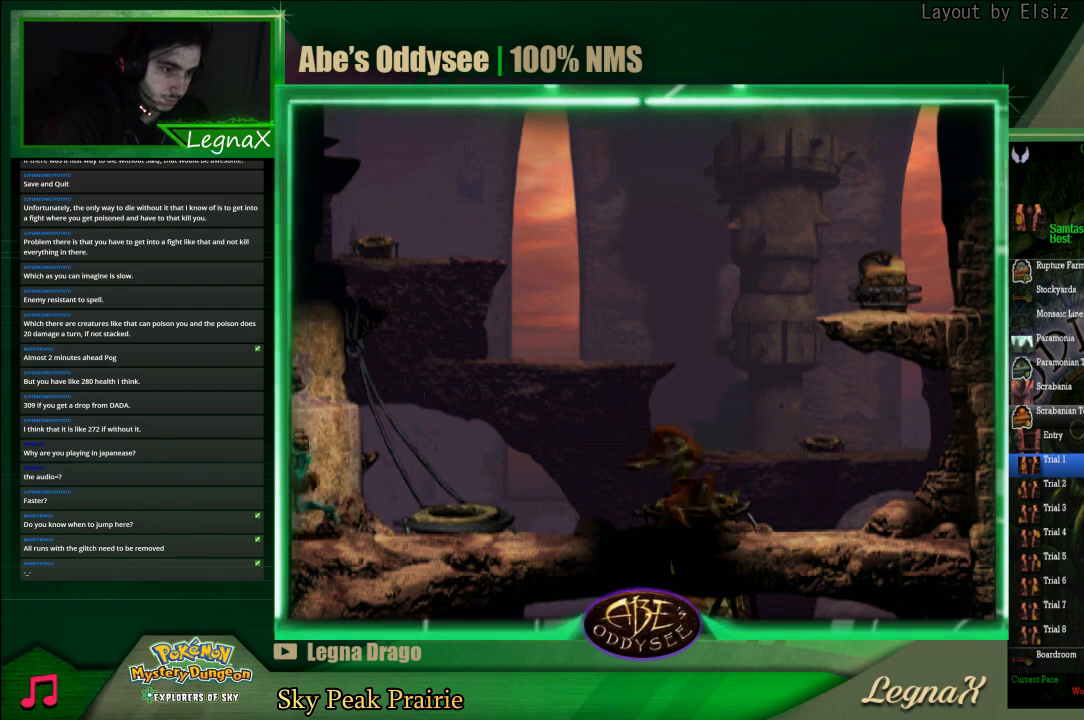
{"buttons": ["R1"], "left_stick": "left", "events": []}
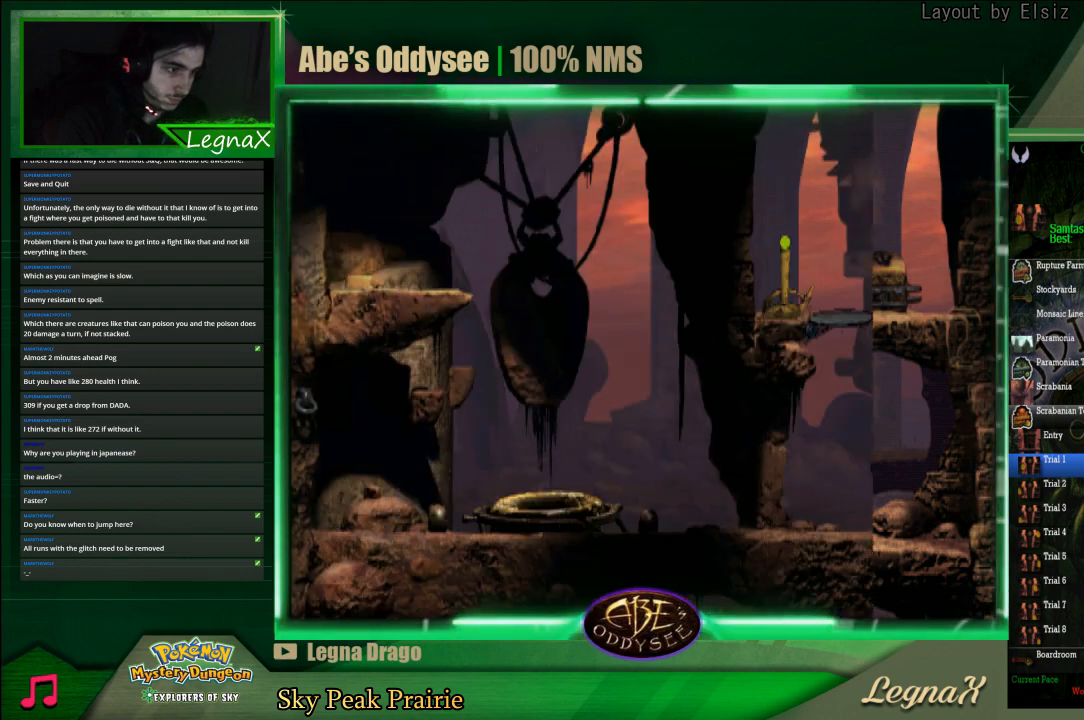
{"buttons": ["R1"], "left_stick": "left", "events": []}
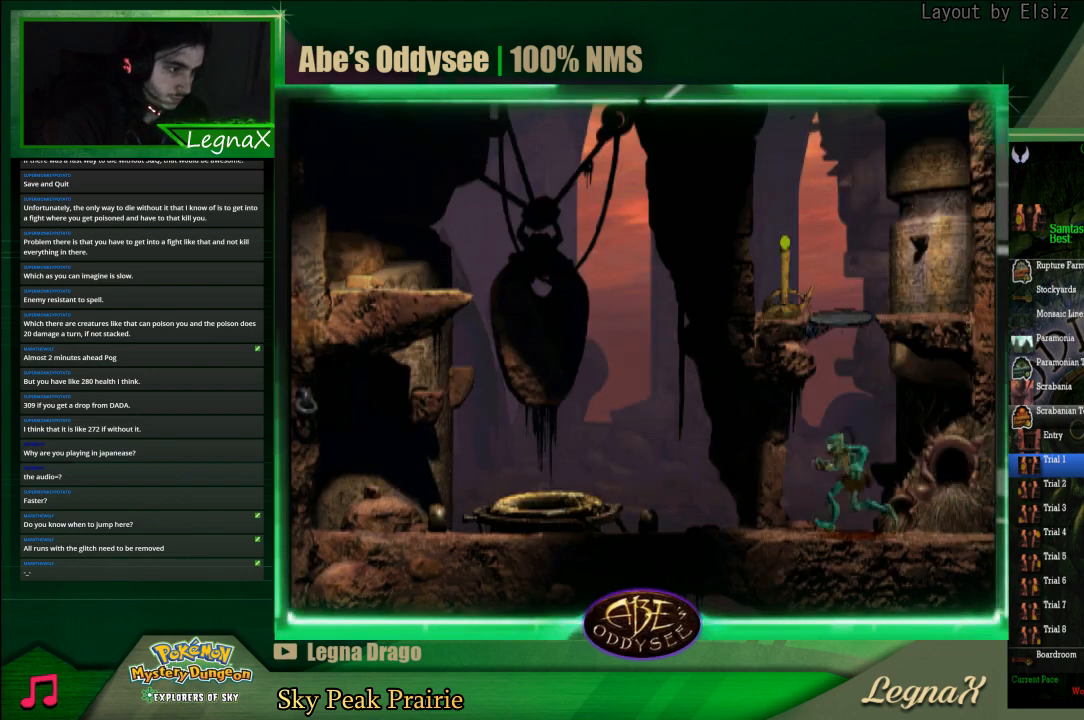
{"buttons": [], "left_stick": "center", "events": [[467, "R1", "up"], [500, "left_stick", "center"]]}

---*---

Print the full listing above again with exact wording and no images.

{"buttons": ["R1"], "left_stick": "left", "events": []}
{"buttons": ["R1"], "left_stick": "left", "events": []}
{"buttons": [], "left_stick": "center", "events": [[467, "R1", "up"], [500, "left_stick", "center"]]}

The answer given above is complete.